Data excerpts:
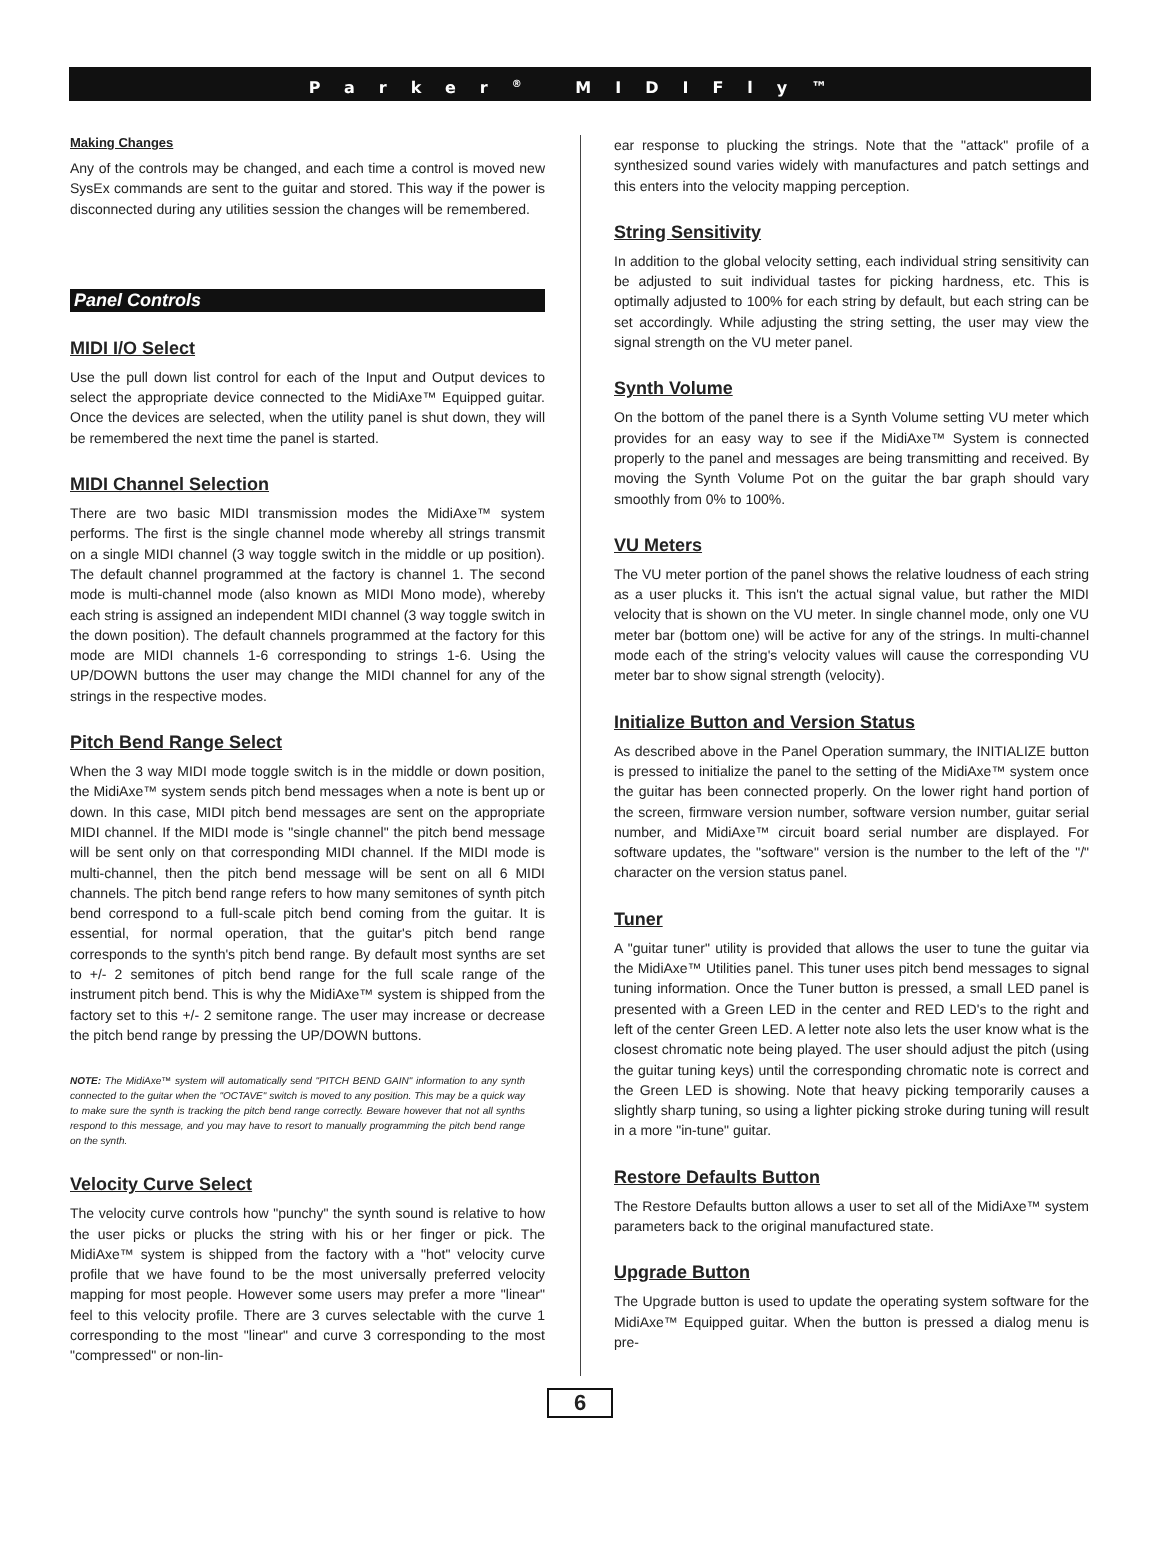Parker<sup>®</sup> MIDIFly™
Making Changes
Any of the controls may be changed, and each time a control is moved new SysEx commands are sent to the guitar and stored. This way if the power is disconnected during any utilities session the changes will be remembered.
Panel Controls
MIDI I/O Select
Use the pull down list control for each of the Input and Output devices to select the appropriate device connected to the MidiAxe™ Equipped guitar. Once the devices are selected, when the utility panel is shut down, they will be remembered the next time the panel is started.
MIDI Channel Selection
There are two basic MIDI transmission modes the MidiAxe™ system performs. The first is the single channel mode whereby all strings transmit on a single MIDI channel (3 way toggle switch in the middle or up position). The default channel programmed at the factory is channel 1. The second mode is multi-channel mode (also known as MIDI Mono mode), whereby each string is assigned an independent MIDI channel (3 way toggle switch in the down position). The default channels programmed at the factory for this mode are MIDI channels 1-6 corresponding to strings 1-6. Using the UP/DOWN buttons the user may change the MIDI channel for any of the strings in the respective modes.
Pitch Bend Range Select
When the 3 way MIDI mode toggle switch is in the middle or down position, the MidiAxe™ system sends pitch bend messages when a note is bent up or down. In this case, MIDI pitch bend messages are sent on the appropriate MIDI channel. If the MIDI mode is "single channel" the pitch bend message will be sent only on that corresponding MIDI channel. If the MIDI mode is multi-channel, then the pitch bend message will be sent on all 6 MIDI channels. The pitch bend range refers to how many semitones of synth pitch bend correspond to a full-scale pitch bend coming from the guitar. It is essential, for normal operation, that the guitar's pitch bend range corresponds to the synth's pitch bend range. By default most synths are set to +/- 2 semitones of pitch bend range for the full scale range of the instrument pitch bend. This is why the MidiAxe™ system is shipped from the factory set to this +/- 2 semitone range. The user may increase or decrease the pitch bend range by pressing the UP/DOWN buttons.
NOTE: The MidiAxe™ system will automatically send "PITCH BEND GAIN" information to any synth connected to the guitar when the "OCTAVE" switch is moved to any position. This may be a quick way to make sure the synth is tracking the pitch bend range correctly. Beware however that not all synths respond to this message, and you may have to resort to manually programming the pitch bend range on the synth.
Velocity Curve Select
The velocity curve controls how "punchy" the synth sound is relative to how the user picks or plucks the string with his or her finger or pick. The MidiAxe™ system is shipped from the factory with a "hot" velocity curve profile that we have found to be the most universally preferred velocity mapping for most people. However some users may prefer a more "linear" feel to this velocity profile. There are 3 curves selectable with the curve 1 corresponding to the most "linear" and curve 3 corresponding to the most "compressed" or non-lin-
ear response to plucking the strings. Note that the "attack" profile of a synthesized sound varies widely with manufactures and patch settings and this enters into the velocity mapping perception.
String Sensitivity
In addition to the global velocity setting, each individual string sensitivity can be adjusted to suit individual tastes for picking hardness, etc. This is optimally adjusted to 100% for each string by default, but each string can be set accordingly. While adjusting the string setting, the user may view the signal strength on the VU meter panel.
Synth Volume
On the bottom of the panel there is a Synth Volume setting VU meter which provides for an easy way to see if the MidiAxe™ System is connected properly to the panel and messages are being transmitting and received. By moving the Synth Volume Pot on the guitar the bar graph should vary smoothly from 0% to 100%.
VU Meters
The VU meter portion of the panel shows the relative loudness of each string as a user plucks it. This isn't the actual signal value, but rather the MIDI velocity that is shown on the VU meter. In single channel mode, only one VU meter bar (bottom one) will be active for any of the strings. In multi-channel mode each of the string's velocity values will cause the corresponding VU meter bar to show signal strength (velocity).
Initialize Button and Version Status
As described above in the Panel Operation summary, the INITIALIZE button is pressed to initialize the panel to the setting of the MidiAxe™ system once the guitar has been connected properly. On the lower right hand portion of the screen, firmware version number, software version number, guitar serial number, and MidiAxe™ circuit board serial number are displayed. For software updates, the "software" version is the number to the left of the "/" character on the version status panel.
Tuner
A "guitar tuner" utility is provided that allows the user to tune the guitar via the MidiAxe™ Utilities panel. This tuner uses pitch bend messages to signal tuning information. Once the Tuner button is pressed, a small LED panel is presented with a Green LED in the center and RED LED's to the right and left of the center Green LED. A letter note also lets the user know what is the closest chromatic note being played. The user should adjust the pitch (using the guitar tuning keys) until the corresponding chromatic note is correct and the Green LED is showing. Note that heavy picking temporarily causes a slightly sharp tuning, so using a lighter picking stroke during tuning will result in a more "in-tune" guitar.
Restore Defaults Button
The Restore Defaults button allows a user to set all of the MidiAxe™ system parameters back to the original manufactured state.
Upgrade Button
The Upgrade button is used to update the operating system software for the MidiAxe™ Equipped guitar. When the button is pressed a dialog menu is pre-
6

---

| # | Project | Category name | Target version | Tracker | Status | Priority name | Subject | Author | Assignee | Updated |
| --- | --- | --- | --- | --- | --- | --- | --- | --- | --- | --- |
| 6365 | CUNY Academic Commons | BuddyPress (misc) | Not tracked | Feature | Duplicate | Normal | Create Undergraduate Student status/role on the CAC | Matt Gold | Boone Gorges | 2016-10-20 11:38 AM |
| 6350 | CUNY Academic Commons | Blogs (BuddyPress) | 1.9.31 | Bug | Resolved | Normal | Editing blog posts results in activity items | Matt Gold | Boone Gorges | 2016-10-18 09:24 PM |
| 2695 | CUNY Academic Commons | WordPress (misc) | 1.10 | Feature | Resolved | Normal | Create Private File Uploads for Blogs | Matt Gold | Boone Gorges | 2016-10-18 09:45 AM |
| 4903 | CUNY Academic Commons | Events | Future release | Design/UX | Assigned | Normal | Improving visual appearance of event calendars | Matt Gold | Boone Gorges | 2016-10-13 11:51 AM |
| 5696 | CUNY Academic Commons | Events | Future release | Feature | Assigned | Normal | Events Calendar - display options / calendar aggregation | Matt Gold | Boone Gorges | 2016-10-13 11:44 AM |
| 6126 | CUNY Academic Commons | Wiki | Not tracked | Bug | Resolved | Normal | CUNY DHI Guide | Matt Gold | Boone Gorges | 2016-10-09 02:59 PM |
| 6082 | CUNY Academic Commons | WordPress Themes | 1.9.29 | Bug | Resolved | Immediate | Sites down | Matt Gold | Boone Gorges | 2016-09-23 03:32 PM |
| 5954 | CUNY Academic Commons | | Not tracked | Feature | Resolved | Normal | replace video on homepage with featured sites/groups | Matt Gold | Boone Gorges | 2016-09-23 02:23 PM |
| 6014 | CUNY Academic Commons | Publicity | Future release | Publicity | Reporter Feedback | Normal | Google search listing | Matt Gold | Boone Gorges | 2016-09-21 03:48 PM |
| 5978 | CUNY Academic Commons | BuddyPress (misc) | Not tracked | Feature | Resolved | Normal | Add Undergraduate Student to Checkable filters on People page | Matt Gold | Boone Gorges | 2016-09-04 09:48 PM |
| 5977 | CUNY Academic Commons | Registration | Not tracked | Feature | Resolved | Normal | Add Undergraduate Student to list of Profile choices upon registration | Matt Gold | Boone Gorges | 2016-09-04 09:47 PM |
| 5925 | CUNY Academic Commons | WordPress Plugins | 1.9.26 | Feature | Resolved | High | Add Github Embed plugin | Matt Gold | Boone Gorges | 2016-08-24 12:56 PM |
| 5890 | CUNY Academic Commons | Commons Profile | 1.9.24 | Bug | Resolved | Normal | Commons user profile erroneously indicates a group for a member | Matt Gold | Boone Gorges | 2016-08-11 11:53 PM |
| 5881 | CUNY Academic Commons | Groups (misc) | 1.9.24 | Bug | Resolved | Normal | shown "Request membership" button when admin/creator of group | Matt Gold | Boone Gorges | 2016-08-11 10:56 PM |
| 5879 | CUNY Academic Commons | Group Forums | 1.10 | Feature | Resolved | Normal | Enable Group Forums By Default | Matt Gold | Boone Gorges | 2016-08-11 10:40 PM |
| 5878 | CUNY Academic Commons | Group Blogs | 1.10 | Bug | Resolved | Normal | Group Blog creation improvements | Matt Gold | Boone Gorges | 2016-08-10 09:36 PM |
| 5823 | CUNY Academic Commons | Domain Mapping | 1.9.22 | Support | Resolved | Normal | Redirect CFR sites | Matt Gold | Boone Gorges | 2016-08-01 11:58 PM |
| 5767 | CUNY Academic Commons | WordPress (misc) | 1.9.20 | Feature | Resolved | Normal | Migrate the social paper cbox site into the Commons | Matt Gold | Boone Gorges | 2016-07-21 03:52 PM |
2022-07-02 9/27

Required action:
Would you copy the lines above exactly, starting with the one that has "Parker<sup>®</sup> MIDIFly™" and ending with the one that has "Any of the controls", both included, without the pictures?

Result of the task:
Parker<sup>®</sup> MIDIFly™
Making Changes
Any of the controls may be changed, and each time a control is moved new SysEx commands are sent to the guitar and stored. This way if the power is disconnected during any utilities session the changes will be remembered.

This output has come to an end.